Temiz Enerji Dönüşümünde Attığımız Yavaş Adımlar

yenilenebilir-enerji-sifir-karbon

Temiz enerji geçtiğimiz on yıl içerisinde dikkate değer tüm kriterlerde harika bir performans ortaya koydu.

Büyük rüzgar tarlası ve güneş tarlası maliyetleri sırasıyla %70 ve yaklaşık %90 oranlarında azaldı. Aynı zamanda, dünya çapındaki yenilenebilir enerji santralleri günümüzde 10 yıl öncesine kıyasla dört kat daha fazla enerji üretiyor.

Benzer şekilde, 2010’ların başında elektrikli otomobiller yeni yeni tasarlanmaya başlanmıştı.  Ama elektrikli otomobil menzillerinin uzaması, fiyatlarının ucuzlaması ve şirketlerin çeşitli modeller sunmaya başlaması ile otomobil üreticileri bu sene 1,8 milyon elektrikli otomobil satış rakamına ulaşmak üzere.

Ancak bu sektörlerdeki bu hızlı büyüme, genel anlamda global enerji sisteminde büyük değişikliklere ya da sera gazı emisyonlarında herhangi azalmaya katkıda bulunmuş değil. Bu temiz teknolojiler günümüze kadar yalnızca enerji talebindeki artışı karşılamış bulunuyor, ama mevcut fosil yakıt altyapısında bir gedik açmış değil.

İşte sorun da bu. İklim değişikliğinin artan tehdidi ile başa çıkmak için emisyonları düşürmek istiyorsak, bunun için enerji santrallerini, fabrikaları ve otomobil filolarını sadece on ya da yirmi yıl içerisinde baştan aşağı revizyondan geçirmemiz gerekiyor.

Yenilenebilir Enerji

Başta rüzgar ve güneş enerjisi olmak üzere global elektrik üretimi 2008’deki 550 terawatt-saat düzeyinden 2018’de yaklaşık olarak 2.500 terawatt-saat düzeyine yükseldi (bkz. 2019 BP Statistical Review of World Energy.

Ama enerji sektörünün tamamına baktığımız zaman bu büyümenin nasıl göründüğünü daha iyi görebiliriz. Yenilenebilir enerji, diğer kaynakların yanında cüce kalan küçük bir dilimi meydana getirmektedir.

◆ ◆ ◆

▶ Yapılacak Görevler
1) Temiz enerji dönüşümü metnine göre büyük güneş tarlalarının maliyeti ne oranda azalmıştır?
2) Temiz enerji dönüşümü metnine göre bu sektörlerdeki hızlı büyüme sera gazı emisyonlarını neden azaltmamıştır? Metnin gösterdiği gerekçeyle açıklayınız.
3) Temiz enerji dönüşümü metnini kaldığı yerden devralıp sürdürünüz.
Kayıtlar bu çalışmada hiçbir rol oynamaz.

◆ ◆ ◆

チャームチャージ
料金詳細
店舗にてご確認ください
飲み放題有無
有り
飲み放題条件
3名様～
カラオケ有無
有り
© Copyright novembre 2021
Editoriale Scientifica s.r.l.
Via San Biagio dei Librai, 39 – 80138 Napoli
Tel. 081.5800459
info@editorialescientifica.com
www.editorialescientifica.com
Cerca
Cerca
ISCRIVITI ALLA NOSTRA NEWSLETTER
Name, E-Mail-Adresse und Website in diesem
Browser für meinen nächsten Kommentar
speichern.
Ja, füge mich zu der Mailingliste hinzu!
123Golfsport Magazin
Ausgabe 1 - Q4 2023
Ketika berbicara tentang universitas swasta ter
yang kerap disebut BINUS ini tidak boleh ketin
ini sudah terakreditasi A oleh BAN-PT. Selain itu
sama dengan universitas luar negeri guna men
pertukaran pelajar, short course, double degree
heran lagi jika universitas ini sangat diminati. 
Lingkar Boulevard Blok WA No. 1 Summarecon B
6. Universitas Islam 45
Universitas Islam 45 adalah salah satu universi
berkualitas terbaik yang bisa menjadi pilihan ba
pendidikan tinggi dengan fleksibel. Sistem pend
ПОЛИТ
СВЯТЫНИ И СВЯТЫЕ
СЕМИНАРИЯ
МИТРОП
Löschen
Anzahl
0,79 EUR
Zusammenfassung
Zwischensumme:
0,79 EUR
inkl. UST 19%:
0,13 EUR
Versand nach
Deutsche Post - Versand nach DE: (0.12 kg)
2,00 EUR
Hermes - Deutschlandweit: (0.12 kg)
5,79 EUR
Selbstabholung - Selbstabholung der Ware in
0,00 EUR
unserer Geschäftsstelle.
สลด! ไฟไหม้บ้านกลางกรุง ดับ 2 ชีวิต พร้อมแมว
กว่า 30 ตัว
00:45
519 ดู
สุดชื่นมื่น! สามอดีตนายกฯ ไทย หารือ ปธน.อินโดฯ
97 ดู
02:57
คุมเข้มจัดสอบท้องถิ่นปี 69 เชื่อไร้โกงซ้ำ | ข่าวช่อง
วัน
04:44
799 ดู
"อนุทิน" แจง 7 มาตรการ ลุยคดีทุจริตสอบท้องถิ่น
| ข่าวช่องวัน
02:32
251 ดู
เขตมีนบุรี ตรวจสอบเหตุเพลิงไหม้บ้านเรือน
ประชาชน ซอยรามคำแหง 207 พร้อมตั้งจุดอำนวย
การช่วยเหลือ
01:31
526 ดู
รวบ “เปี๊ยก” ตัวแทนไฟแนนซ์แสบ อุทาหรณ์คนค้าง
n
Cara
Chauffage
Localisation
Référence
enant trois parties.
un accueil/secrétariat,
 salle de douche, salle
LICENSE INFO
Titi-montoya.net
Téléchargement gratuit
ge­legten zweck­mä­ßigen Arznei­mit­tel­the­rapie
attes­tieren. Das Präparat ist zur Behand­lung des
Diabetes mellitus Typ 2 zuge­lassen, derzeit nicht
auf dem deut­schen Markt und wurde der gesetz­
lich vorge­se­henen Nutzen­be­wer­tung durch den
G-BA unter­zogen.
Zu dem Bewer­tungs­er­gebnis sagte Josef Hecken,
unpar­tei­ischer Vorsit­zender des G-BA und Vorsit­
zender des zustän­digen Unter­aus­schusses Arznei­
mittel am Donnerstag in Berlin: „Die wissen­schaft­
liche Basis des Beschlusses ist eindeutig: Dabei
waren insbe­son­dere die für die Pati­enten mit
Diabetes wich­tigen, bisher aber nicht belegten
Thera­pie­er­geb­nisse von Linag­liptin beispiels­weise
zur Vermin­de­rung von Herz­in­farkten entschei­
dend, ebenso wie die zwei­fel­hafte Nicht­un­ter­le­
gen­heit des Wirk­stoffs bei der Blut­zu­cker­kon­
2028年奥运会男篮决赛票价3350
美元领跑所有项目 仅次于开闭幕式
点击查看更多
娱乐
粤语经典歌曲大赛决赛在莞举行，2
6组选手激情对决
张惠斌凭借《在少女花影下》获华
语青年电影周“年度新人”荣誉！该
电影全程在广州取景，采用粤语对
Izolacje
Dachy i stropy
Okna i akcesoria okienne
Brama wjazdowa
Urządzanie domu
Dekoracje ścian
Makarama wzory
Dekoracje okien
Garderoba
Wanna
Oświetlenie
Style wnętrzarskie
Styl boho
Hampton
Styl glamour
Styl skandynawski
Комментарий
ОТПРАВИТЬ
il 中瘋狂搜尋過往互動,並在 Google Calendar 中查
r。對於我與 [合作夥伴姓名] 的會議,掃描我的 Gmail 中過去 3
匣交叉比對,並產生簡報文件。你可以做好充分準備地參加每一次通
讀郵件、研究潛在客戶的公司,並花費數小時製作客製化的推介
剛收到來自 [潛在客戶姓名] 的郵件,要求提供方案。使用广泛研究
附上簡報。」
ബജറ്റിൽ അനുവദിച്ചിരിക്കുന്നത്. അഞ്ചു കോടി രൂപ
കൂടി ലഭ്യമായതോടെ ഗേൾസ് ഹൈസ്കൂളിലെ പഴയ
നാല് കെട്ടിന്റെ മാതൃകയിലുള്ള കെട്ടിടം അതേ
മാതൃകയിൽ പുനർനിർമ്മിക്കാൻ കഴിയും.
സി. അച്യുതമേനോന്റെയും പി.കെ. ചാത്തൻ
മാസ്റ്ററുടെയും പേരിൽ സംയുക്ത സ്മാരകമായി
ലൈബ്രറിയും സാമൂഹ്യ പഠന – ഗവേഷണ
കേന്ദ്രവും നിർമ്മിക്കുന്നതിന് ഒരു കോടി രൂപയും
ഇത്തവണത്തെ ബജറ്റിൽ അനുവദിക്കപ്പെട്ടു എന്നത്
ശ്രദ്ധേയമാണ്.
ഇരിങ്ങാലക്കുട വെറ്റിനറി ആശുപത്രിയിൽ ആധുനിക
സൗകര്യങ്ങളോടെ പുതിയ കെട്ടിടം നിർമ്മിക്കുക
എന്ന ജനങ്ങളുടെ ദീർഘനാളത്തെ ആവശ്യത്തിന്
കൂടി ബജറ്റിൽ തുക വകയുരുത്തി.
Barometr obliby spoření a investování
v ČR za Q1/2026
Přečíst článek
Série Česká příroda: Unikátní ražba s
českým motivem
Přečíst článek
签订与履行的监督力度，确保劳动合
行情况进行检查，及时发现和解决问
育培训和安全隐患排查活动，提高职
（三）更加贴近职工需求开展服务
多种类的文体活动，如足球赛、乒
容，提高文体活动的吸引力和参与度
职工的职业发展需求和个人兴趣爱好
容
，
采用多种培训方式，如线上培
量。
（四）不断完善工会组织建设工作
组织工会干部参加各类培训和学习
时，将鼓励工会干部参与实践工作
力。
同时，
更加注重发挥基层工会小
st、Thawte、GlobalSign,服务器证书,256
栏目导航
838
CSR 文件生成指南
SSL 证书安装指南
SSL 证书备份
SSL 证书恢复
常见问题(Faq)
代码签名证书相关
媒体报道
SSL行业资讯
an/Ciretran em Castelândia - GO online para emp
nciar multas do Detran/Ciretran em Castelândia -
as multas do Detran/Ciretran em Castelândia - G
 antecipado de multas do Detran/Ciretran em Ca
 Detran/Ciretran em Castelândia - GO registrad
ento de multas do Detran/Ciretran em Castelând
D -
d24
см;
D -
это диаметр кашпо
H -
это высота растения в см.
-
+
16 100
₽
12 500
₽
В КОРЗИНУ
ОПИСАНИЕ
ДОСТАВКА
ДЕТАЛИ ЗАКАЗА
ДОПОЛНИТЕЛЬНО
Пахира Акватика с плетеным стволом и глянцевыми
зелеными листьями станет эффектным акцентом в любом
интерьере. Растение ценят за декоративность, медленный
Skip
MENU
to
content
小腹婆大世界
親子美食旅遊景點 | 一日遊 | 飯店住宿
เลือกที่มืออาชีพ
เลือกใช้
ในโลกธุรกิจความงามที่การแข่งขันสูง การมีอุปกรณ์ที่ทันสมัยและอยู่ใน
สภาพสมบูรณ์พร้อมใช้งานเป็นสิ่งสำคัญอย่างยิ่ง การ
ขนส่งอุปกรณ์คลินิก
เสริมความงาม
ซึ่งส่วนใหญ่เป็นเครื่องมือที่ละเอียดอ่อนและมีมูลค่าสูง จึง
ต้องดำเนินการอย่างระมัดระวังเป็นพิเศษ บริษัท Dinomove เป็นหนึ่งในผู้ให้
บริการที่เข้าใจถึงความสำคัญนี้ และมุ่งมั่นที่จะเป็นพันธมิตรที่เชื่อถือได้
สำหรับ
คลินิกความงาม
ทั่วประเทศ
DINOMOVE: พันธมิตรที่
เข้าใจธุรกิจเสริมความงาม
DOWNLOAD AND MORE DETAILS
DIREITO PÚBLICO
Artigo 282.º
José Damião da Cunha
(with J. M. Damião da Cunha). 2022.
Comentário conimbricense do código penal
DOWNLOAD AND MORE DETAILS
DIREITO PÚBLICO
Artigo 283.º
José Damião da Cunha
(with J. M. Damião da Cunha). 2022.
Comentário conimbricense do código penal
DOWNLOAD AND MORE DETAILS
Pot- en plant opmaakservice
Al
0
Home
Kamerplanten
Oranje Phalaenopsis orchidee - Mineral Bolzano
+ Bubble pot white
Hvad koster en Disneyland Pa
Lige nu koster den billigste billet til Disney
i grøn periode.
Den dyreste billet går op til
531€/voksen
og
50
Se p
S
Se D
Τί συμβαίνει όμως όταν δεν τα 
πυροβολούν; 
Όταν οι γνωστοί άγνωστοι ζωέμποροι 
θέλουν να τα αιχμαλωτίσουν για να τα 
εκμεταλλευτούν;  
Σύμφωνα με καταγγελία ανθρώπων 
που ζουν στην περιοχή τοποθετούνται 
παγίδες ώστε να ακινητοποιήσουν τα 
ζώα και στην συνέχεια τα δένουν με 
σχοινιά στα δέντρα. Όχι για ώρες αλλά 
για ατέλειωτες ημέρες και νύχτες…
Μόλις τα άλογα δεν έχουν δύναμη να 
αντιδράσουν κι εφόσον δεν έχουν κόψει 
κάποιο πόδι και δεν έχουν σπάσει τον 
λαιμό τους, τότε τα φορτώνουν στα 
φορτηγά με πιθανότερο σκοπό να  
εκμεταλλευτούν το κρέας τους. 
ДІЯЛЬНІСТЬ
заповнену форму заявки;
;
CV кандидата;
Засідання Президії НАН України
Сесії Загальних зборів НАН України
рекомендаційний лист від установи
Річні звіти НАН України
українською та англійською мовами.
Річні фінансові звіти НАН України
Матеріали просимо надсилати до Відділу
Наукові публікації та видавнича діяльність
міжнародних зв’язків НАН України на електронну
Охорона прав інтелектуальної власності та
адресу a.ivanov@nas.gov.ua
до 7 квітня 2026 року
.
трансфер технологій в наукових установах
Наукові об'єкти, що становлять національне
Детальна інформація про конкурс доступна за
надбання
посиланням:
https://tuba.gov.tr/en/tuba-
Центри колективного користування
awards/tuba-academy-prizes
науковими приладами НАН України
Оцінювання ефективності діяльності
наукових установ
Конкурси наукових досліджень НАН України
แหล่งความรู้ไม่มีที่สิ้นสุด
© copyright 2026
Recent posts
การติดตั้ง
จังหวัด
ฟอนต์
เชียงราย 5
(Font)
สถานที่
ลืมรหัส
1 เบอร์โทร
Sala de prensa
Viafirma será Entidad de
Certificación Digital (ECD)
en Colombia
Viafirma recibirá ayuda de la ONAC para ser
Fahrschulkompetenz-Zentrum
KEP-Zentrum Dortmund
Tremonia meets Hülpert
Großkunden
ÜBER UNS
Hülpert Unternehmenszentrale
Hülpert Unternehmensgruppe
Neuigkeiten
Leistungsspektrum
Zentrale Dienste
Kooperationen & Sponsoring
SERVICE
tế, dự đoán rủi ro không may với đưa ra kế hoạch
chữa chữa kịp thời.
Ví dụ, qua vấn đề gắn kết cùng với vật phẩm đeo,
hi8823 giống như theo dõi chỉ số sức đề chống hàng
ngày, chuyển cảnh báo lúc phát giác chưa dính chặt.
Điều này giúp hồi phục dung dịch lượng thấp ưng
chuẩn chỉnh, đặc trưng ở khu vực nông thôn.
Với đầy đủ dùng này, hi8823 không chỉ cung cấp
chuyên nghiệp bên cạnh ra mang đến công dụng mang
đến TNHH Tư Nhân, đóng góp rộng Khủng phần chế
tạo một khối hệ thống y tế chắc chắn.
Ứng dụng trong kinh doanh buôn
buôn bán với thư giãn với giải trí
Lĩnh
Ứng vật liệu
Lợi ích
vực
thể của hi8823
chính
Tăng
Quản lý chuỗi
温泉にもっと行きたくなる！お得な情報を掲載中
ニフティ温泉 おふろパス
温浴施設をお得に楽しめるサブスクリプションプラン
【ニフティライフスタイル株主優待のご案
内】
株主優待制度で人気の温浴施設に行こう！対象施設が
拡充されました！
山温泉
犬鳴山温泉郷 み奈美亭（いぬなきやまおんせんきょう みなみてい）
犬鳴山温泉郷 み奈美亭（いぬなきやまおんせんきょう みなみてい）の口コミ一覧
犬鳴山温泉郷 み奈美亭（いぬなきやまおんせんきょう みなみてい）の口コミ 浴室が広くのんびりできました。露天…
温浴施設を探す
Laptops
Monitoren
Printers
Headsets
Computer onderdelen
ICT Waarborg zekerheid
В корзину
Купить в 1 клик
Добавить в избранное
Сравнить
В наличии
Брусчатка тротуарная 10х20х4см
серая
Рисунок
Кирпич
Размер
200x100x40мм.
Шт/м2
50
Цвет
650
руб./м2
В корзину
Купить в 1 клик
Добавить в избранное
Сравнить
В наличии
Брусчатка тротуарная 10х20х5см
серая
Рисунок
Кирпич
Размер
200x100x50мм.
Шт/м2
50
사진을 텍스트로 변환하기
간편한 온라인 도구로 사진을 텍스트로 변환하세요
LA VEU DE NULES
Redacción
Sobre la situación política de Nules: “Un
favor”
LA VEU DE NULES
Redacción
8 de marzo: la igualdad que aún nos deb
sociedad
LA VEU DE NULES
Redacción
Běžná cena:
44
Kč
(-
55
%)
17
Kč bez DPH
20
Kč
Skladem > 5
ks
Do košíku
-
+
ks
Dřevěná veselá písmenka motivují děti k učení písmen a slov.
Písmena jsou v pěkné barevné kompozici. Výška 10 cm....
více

◆ ◆ ◆

▶ Görevlere Göre Yanıtlar
1) Yaklaşık %90 oranında azalmıştır.

2) Temiz teknolojiler bugüne kadar yalnızca enerji talebindeki artışı karşılamıştır. Mevcut fosil yakıt altyapısında bir gedik açmadıkları için küresel enerji sisteminde büyük değişikliklere yol açmamışlardır.

3)
Buradaki sorunlardan biri, nüfus artışı, ekonomik büyüme ve enerji talebindeki artış ile toplam elektrik üretiminin de artıyor olmasıdır. Dünya bu talebi karşılamak için çok sayıda rüzgar ve güneş tarlası inşa ediyor. Ancak ülkeler kömür ve doğalgaz çevrim santralleri inşa etmeye de devam ediyorlar.

Buna ek olarak bir diğer probleme de dikkati çekebiliriz. Elektrik sisteminin genişlemesi ile birlikte diğer karbonsuz enerji çözümlerinin payı ya değişmeden kalıyor (hidroelektrikte olduğu gibi) ya da azalıyor (nükleer enerjide olduğu gibi). Bu da karbonsuz kaynakların toplam katılımının geçtiğimiz on yıl içerisinde çok az artışla %32’den %35’e çıktığını gösteriyor.

Elektrikli otomobiller

Elektrikli otomobillerin küresel piyasada çok daha küçük bir alt kümeyi meydana getirdiği gerçeği dışında aynı genel trendler elektrikli otomobiller için de geçerli. Elektrikli otomobil satışları, 2010’ların ilk senelerine kıyasla dünyanın her yerinde büyük bir artış gösteriyor.

Ancak bu artış, geçtiğimiz sene dünya genelinde 80 milyonu bulan otomobil satışlarında sadece küçücük bir gedik meydana getiriyor.

Otomobil dünyasını yakından takip edenlerin çoğu, bataryalı otomobil ve kamyonların benzinli taşıtlar kadar ucuz fiyatlara satılmaya başlanmasıyla elektrikli otomobillerin gerçek anlamda potansiyelini gerçekleştireceğine inanıyorlar. Ancak bunun olabilmesi için elektrikli otomobil maliyetinin yaklaşık üçte birini meydana getiren bataryaların ne zaman ucuzlayacağı hakkında herhangi bir görüş birliği bulunmuyor.

Bu olsa dahi karayollarındaki tüm taşıtların dönüşümü için on yıllar geçmesi gerekecektir—ve elbette otomobiller ve kamyonlar, değişmesi gereken taşımacılık sisteminin sadece bir bölümünü meydana getiriyor.

Gelecekteki büyüme

İçinde bulunduğumuz yüzyılın sonlarına doğru beklenen nüfus artışı, artan yaşam standartları ve ekonominin büyük bölümünün “elektriklenmesi” ile global elektrik sisteminin günümüze kıyasla beş katı daha büyümesi gerekeceği tahmin ediliyor. Bu rakam otomobillerde, fırınlarda ve bina ısıtma sistemlerinde elektrik kullanımında beklenen artışı yansıtıyor.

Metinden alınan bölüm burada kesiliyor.